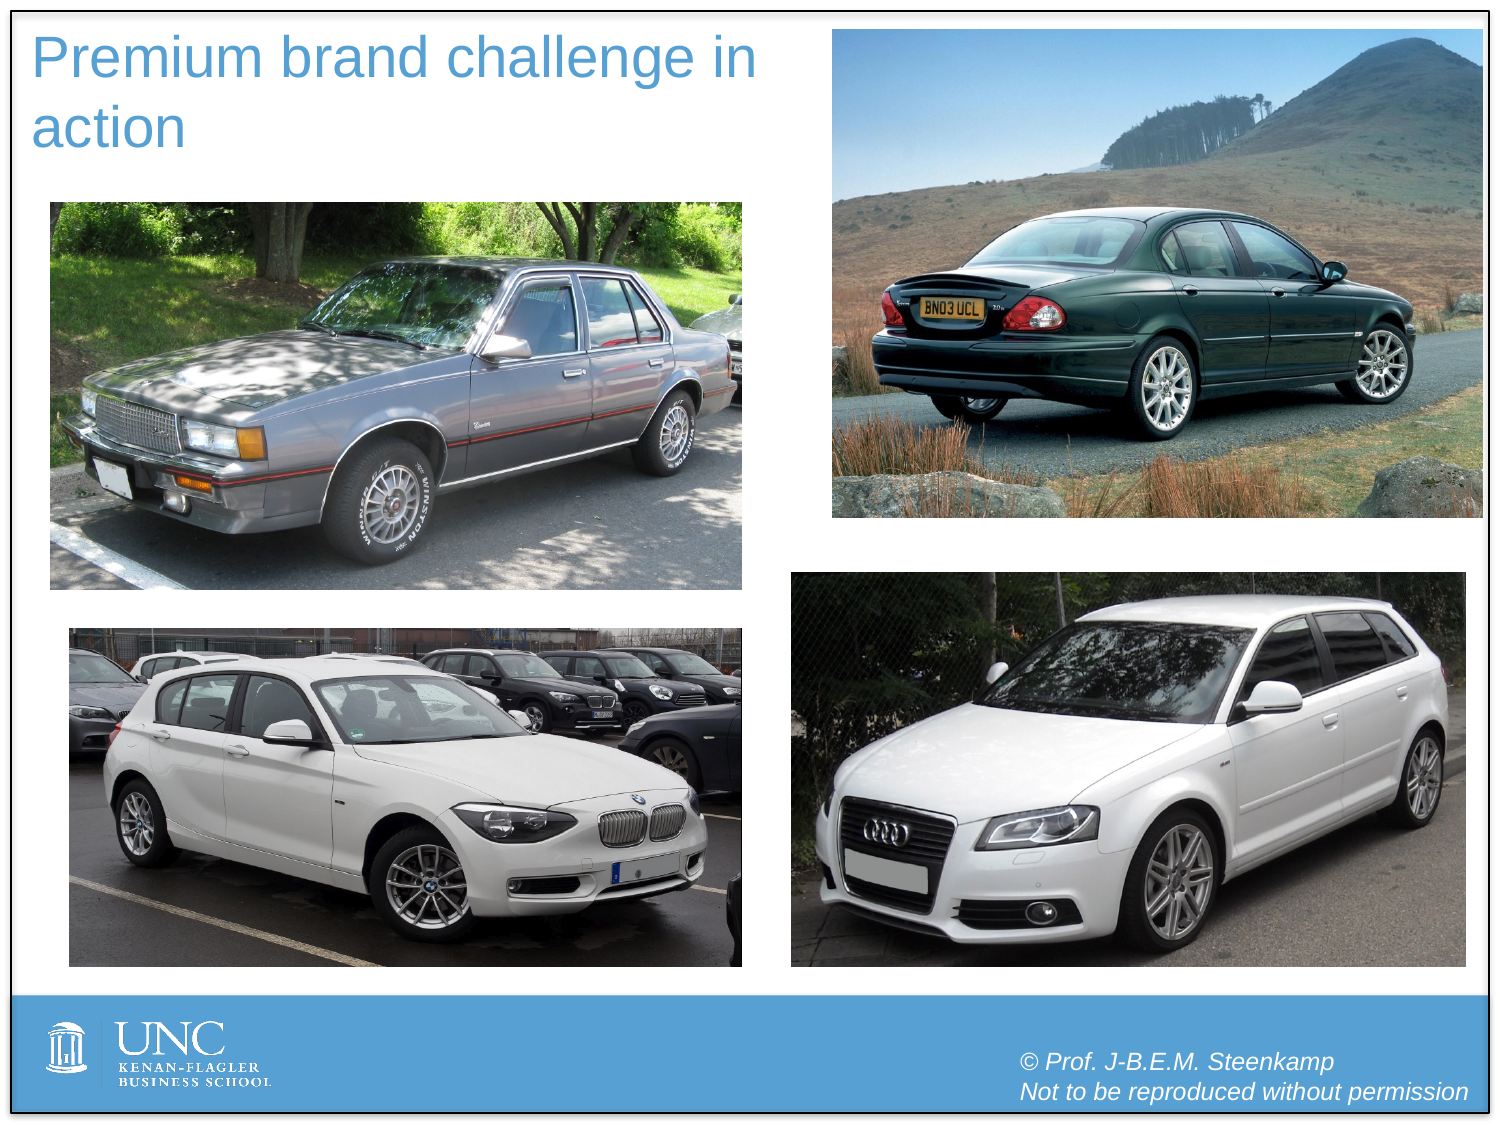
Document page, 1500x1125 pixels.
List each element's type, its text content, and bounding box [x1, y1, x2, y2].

picture [68, 628, 742, 968]
picture [791, 572, 1466, 968]
picture [46, 1019, 271, 1088]
picture [49, 201, 742, 590]
title Premium brand challenge in action [16, 12, 825, 200]
picture [831, 29, 1483, 518]
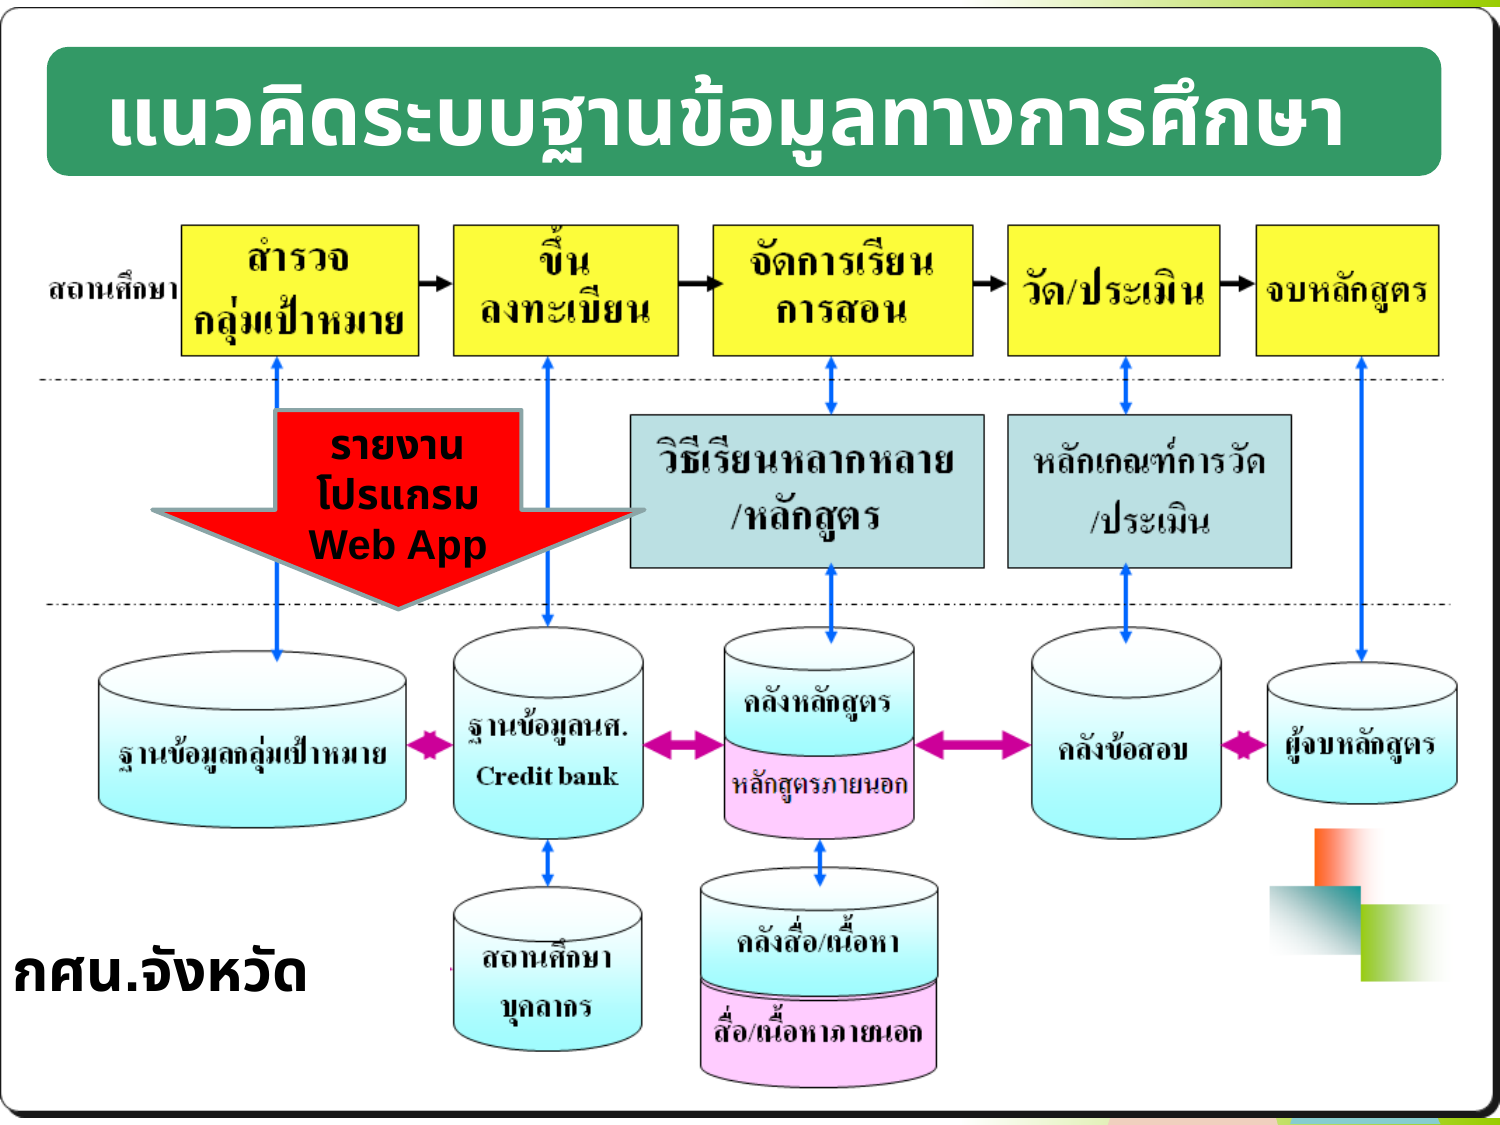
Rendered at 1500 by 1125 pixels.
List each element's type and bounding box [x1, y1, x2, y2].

text_box [962, 0, 1500, 7]
picture [0, 7, 1500, 1118]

- _YOUR INSTRUCTIONS_
Which lines run from the one holding "List each element's type and" through the end of the data? Write them out exactly, ends included, and add nothing.

- _SOLUTION TO THIS TASK_
List each element's type and bounding box [x1, y1, x2, y2].

text_box [962, 0, 1500, 7]
picture [0, 7, 1500, 1118]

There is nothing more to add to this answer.